*Your assignment*
Where a line in the listing contains the string "вышибла", copy that line out.

──────

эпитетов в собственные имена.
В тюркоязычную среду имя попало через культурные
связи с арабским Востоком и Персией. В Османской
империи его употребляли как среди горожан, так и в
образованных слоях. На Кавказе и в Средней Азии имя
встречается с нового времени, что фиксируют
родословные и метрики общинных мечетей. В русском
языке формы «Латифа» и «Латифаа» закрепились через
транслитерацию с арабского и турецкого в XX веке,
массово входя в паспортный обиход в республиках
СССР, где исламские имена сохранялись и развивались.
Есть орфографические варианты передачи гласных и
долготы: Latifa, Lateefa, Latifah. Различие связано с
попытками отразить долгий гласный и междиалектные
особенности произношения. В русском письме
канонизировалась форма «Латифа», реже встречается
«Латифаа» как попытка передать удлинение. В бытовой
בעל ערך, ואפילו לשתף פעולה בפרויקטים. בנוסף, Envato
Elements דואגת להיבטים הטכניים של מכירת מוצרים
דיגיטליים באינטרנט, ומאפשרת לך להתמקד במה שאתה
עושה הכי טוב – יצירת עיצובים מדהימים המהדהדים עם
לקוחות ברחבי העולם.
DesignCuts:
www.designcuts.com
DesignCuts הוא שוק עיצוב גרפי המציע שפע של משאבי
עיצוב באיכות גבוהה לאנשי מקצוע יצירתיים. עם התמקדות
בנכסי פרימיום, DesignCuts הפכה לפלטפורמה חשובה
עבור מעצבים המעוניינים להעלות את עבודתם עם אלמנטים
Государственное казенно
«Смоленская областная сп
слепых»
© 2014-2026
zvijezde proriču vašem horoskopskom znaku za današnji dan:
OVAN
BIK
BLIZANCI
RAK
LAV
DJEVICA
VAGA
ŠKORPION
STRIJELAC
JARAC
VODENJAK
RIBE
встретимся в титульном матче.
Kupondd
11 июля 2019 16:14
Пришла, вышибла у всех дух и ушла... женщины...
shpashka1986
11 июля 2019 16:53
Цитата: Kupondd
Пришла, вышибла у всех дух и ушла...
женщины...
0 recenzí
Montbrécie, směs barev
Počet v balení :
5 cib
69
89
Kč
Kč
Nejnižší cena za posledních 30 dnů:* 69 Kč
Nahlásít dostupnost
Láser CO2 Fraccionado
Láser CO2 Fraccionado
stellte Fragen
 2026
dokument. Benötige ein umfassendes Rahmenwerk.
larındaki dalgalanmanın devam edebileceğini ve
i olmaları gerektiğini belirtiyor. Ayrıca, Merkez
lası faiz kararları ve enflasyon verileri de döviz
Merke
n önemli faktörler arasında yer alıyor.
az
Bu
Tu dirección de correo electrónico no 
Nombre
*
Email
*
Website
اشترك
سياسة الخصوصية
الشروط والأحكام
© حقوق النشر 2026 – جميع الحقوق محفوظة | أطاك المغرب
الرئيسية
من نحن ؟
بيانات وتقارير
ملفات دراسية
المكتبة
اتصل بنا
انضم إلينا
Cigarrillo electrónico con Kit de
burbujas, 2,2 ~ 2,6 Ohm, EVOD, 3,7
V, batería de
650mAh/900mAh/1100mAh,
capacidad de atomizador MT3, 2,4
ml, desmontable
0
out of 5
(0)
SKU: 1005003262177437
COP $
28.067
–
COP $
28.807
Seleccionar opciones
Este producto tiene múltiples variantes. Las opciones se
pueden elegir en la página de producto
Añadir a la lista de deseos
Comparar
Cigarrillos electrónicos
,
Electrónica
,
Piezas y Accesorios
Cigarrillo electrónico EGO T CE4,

──────

*Written response*
Пришла, вышибла у всех дух и ушла... женщины...
Пришла, вышибла у всех дух и ушла...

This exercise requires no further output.